Truman rubbed his eyes, then his face, then his scalp, harder and harder until his hair stood in lively little spikes all over his head. In his most lawyerly voice he attempted a cogent summary of the day for Matthew, sticking to the facts. When he was finished, what it all amounted to was this: Martin Choi, dim though he was, had brought Truman to his knees.

“My boy, there’s lying and then there’s what I like to call creative truth-telling,” Matthew said after listening very carefully. “From what you’ve told me, you weren’t so much lying as you were disorganized and tentative. The cardinal rule when working with the press is to keep the story so simple that even the very stupid can’t get it wrong. Identify a simple message, make sure you have facts to support it—and mind you, you can get creative in your presentation—and once you’ve decided you have a story that can be summarized in one simple sentence, blow every hole in it you can think of and see if it sinks or floats. If it sinks, keep working on it, even if the phone is ringing off the hook. If it floats, stick to it
no matter what
. And don’t lie. Never lie. In work as in life, it rarely helps. And it’ll destroy your credibility forever.”

Winslow came into the room with Lavinia, who kissed Truman on the top of the head, a rare demonstrative act. She handed around flatware and napkins, to be laid on TV trays rather than the dining room table.

Then she turned on the last of the evening news.

I
VY FIRST HEARD
that Friday had died, an apparent suicide, as she drove home from the market in Friday Harbor. She nearly drove into a tree, and Julio Iglesias was pitched right out of his booster seat onto the floor, where he fixed her with a long and baleful look before turning his back on her and curling into a sullen ball on the floorboards.

“What the hell!” she said when she connected with Truman. “When were you planning on letting me know?
Suicide?
I leave for two days and this happens?”

“Wait,” said Truman. “Wait, wait, wait. Friday is alive. He’s well. It’s all been a huge mistake.”

“Well?” said Ivy. “Who botched it?”

“I did,” he said, and proceeded to give her a quick recap.

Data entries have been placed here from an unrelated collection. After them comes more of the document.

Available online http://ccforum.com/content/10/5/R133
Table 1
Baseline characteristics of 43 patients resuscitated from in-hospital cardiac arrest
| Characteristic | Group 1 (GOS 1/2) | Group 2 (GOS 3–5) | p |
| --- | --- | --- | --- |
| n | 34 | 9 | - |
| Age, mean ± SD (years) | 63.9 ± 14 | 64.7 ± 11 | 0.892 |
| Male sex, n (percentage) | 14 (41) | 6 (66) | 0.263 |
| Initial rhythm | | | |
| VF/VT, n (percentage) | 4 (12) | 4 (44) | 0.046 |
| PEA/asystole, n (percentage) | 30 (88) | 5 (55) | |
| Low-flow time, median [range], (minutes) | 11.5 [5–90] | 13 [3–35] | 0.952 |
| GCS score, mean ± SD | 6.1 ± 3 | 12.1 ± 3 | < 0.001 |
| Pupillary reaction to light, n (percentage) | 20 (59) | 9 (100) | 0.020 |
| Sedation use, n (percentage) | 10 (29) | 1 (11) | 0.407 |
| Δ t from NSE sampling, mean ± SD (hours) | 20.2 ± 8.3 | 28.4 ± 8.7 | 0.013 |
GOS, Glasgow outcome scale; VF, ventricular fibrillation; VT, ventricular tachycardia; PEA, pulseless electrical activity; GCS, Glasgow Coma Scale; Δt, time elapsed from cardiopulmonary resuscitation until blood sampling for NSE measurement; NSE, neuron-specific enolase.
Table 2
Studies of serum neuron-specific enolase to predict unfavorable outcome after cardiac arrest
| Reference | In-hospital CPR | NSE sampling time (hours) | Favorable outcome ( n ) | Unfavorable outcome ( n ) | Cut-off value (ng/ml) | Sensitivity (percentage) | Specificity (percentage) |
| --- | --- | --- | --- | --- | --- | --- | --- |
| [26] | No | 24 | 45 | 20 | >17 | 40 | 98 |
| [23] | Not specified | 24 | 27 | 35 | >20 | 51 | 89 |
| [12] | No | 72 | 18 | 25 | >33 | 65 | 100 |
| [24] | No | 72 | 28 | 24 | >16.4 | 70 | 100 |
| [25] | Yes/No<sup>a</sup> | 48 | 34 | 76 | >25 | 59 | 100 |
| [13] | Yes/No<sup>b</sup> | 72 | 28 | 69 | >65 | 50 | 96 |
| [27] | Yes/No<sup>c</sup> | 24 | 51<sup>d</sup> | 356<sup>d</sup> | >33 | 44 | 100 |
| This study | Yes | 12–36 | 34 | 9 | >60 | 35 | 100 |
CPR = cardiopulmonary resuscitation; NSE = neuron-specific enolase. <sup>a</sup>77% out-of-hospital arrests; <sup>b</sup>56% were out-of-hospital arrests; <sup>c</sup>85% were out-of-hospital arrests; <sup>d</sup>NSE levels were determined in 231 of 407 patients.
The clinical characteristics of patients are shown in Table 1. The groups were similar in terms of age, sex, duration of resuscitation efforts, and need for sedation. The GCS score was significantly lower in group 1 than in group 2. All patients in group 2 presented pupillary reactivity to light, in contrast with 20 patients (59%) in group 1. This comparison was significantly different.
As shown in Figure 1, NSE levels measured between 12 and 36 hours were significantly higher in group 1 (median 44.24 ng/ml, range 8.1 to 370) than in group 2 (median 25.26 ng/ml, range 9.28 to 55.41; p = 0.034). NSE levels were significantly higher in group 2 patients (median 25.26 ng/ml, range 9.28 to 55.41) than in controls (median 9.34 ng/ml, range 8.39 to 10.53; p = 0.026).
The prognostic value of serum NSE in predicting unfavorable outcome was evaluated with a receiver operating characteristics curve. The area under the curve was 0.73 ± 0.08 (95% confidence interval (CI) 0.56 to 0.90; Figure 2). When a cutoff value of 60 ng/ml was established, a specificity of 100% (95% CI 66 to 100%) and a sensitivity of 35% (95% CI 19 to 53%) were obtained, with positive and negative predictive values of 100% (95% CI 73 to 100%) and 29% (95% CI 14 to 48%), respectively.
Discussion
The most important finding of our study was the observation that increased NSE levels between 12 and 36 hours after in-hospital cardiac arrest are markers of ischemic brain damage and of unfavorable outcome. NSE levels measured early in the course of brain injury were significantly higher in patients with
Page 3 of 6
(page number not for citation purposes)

“Whew,” said Ivy. “I’m pouring myself a good stiff drink. I’m even giving Julio Iglesias a small one.”

“Then bottoms up,” said Truman. “And by the way, if you TiVoed the news, I’d recommend you not watch.”

“Oh?”

“Yep,” Truman said. “Just don’t.”

T
HE NEXT MORNING
Truman waited until he’d gotten to his office to open the
News-Tribune.
The lead headline read K
ILLER
W
HALE
W
ANTS
O
UT
. Despite what Truman knew were Libertine’s best efforts, the story was a remarkable work of fiction, claiming that Friday was trying to break the glass in the zoo’s visitors’ gallery as a tactic to demand his return to the wild. Apparently bowing to the fact that a suicide attempt wasn’t likely, Martin had instead seized on the fact that Friday once swam free in the North Atlantic, “at one with his podmates and limitless environment.” Based on the fact of Friday’s wild birth—and Truman granted that at least Martin got that part right—he went on to quote Libertine: “He’s a remarkably adaptive animal. His new surroundings and life are a huge, huge improvement. Imagine if you’d been living in a cardboard box for eighteen years, and suddenly you’re given the presidential suite at the Hilton. That’s what this feels like to him. And he’s the opposite of suicidal; he’s on a round-the-clock high. His new life here at the zoo is phenomenal.”